--- Aim ---
Reproduce every line of these records word for word, leaving out the pictures.

(Stored data)

(begin)

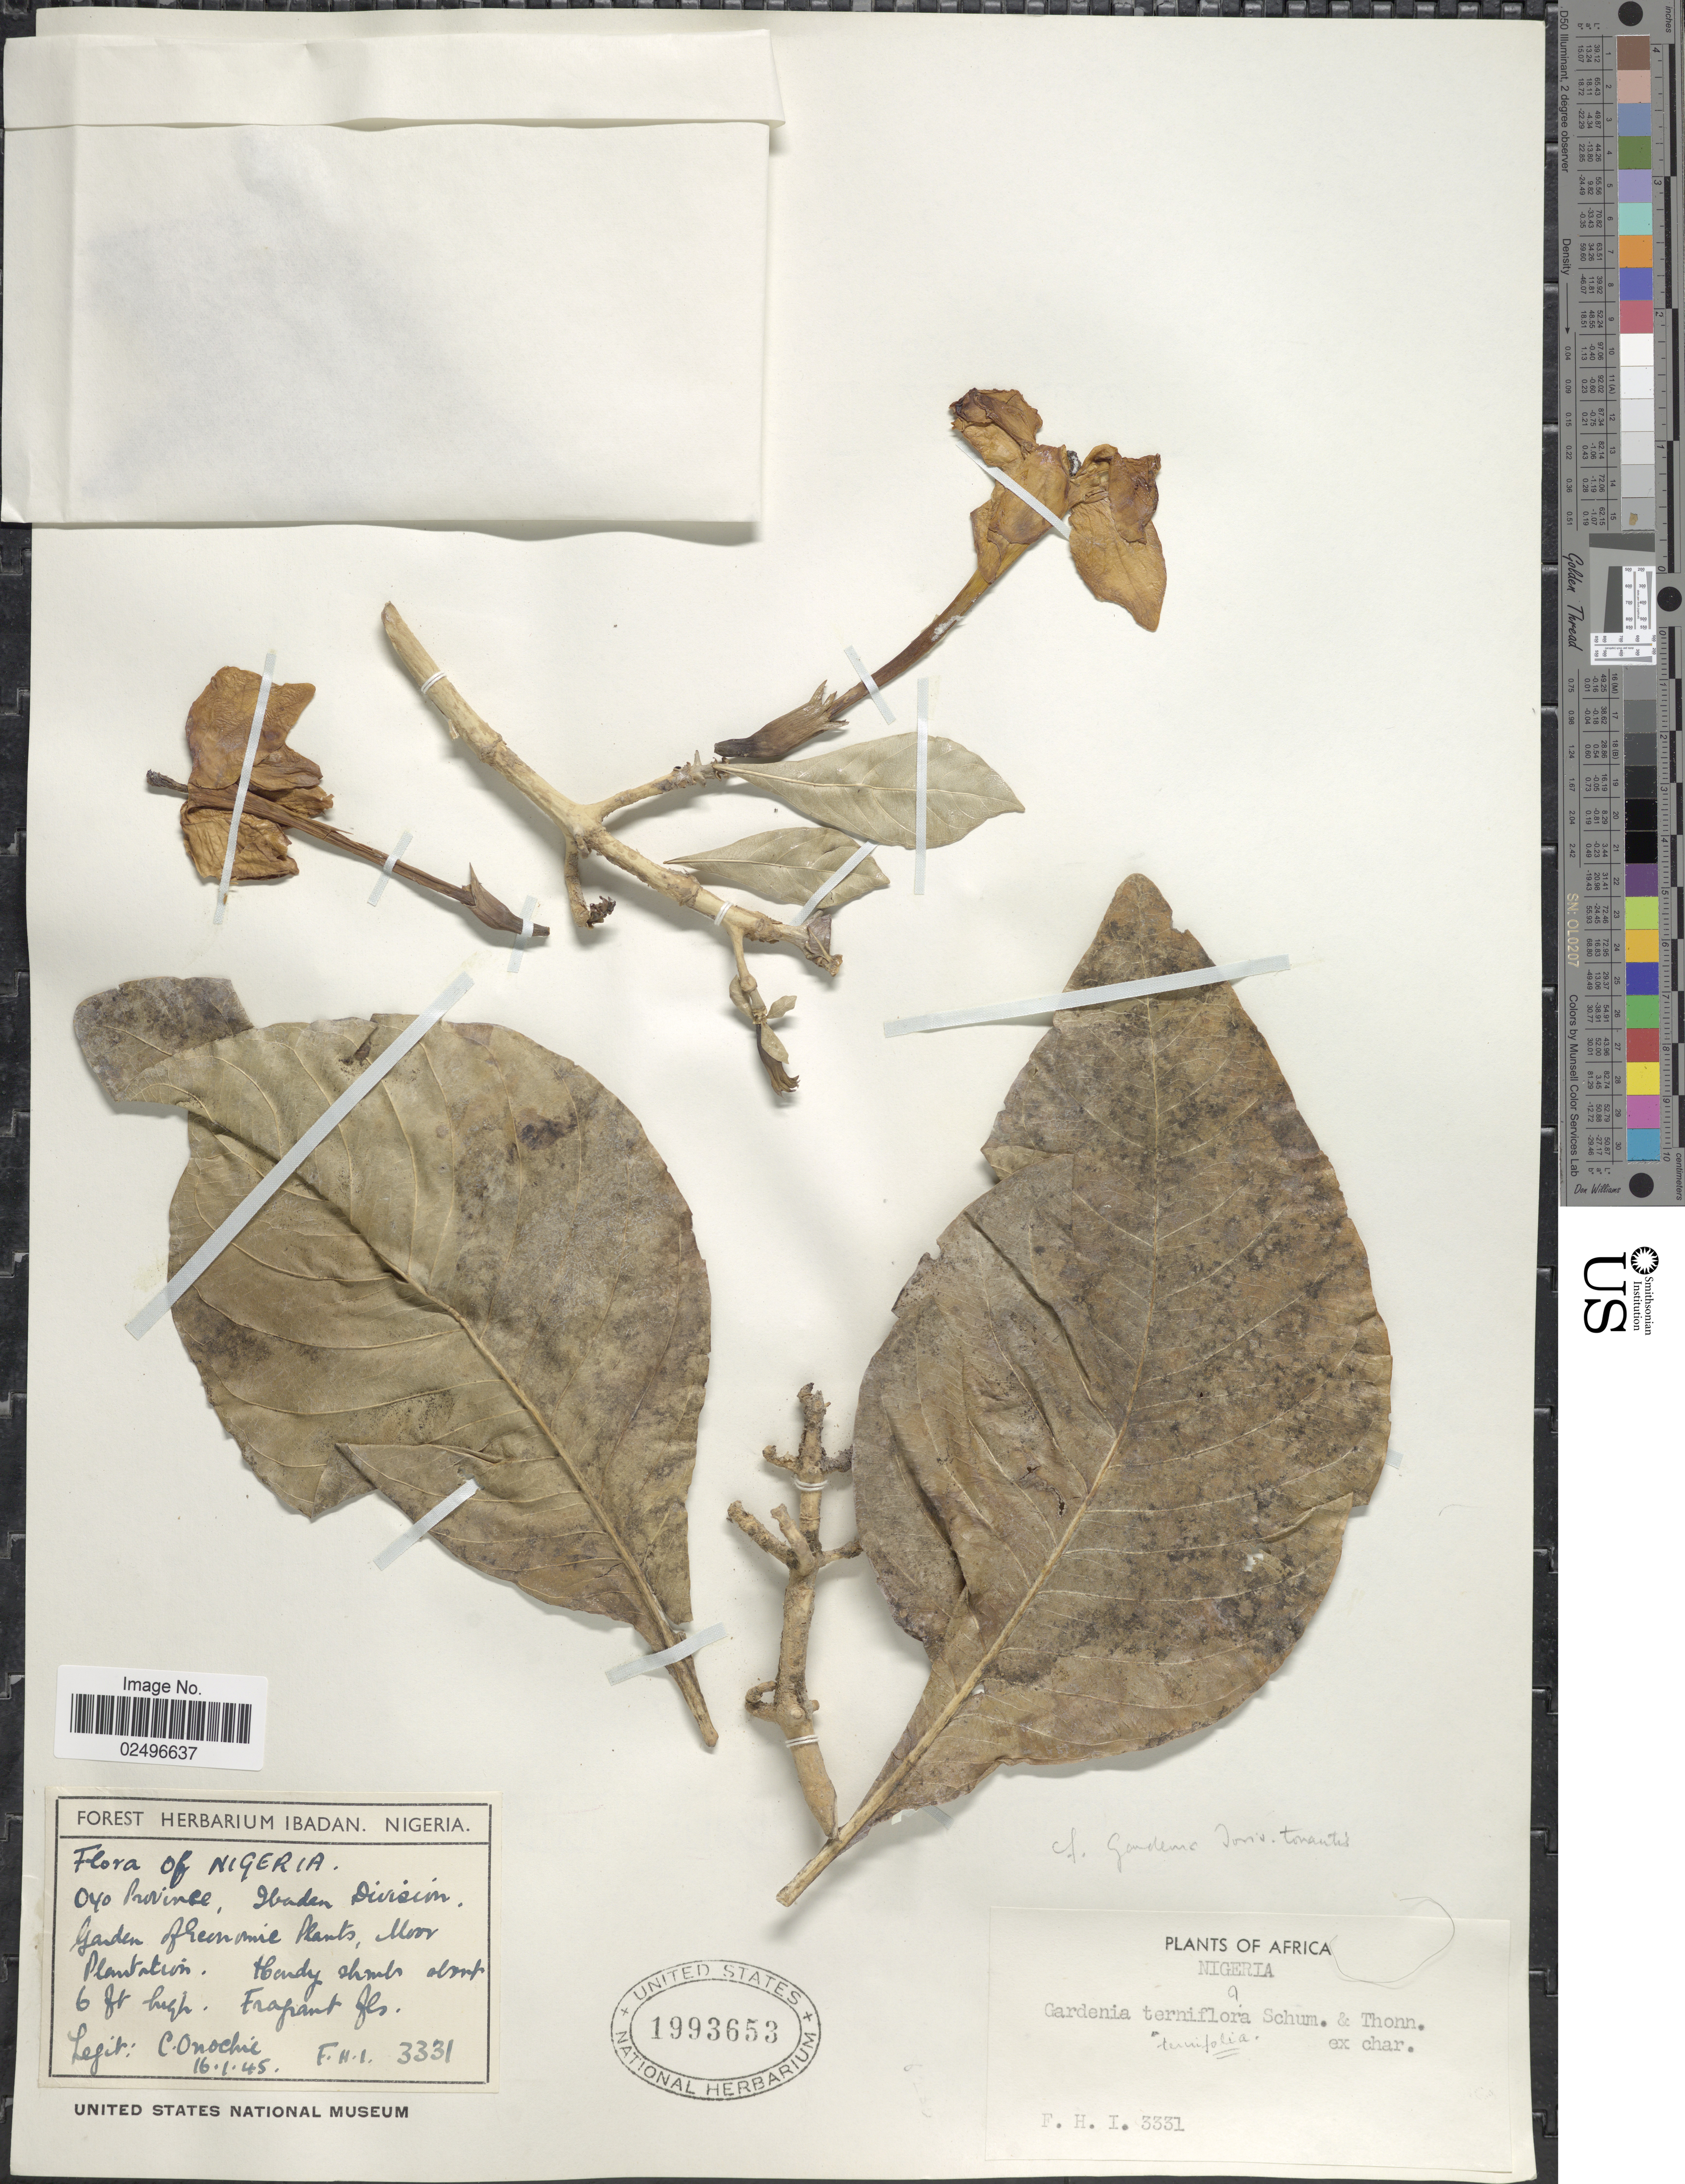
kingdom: Plantae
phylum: Tracheophyta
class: Magnoliopsida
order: Gentianales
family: Rubiaceae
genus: Gardenia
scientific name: Gardenia lutea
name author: Fresen.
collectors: C. Onochie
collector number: F. H. I. 3331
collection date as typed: Transcribed d/m/y: 16/1/45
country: Nigeria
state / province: Oyo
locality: Ibaden Division. Garden of Economic Plants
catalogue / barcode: US 1993653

(end)

--- Exercise result ---
kingdom: Plantae
phylum: Tracheophyta
class: Magnoliopsida
order: Gentianales
family: Rubiaceae
genus: Gardenia
scientific name: Gardenia lutea
name author: Fresen.
collectors: C. Onochie
collector number: F. H. I. 3331
collection date as typed: Transcribed d/m/y: 16/1/45
country: Nigeria
state / province: Oyo
locality: Ibaden Division. Garden of Economic Plants
catalogue / barcode: US 1993653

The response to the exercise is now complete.